そして、光夜叉が結界に『剣』を突き立てたことによって結界のエネルギー源となっている彼女の魂と繋がった、と……。
「クロはお前を連れてきていいと言った」
「ク、ロ…?」
「あー、渾名みたいなもんだから気にすんな」
「はぁ」
「ワタシの魂が多少なりとも混ざってるお前ならこっちにきても構わないと言っていた。が、ワタシと一緒に来るか?」
どうする?と突然聞かれ、戸惑う。
「貴女についていったらどうなるんですか?」
「う~ん、そうだな。結界の維持に協力してもらうよ。傍観者として人の世を見守ることができて面白いぞ。しかし、お前の存在は人々の記憶から消えるがな」
「……貴女についていかなったら?」
彼女は、微笑む。
「お前次第。ここに残るでもいいし、逃げてもいいし、最後まで抗ってもいい」
「はぁ」
「おや、けっこう真面目な話をしているんだぞ? お前は他人に頼り過ぎてる。たまには我を通してみろ」
「自分勝手に振る舞って結局何もできなかったら……」
「その時は、その時だ。それにワタシが残した『剣』は強い。命を繋いできたからな」
お前の自由だと彼女は無責任に選択を突き付けて僕に言うのだ。
貴女みたいに『自分』という核がないのにそれでも選ばせようとする彼女は見方によっては残酷に思えた。
「僕は…………」
子供なんだろう。不満ばかり並べて周りの人たちに合わせる子供。
自由になりたいと思うくせに選ばなかったのは自分自身でしかないのだ。
「僕は、生きたい。このまま忘れられるのは嫌だ」
わがままを言った。
今、魂だけの状態でいるのだろう。
自分の身体に戻って生きたい。
「そうか。なら、力を貸してやる。
それにな、クロに連れてきてもいいといわれたが、断っていたのだ。一緒に来られたらと思うと困っていたぞ」
あっはっは、と彼女は声を出して笑う。
本当に僕はこの人の魂が混ぜっているのだろうか?
少しでもその明るい部分が欲しかった。
「どうして、笑っていられるんですか?」
彼女は、たくさんの人間を守るために犠牲になった。
今、結界を壊されそうになっているのになぜ笑っていられるのか。

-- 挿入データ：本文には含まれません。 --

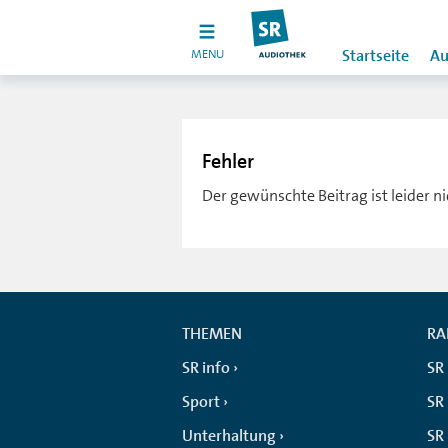
MENU
Startseite
Au
Fehler
Der gewünschte Beitrag ist leider n
THEMEN
RA
SR info
SR
Sport
SR 
Unterhaltung
SR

悲しくないのか、恨んでないのか。
「これがワタシの武器だからだよ」
「武器?」
「そう。悔しいだろう? 不幸にしたいヤツが笑っていたら、楽しんで生きていたら悔しくて仕方ないだろう」
この人は本当に強い人だ。
「だから、お前も笑え。ざまあみろってな」
彼女は僕の背中をポンと押す。
僕は一歩前に踏み出すと眩むような白い景色に包まれたのだった。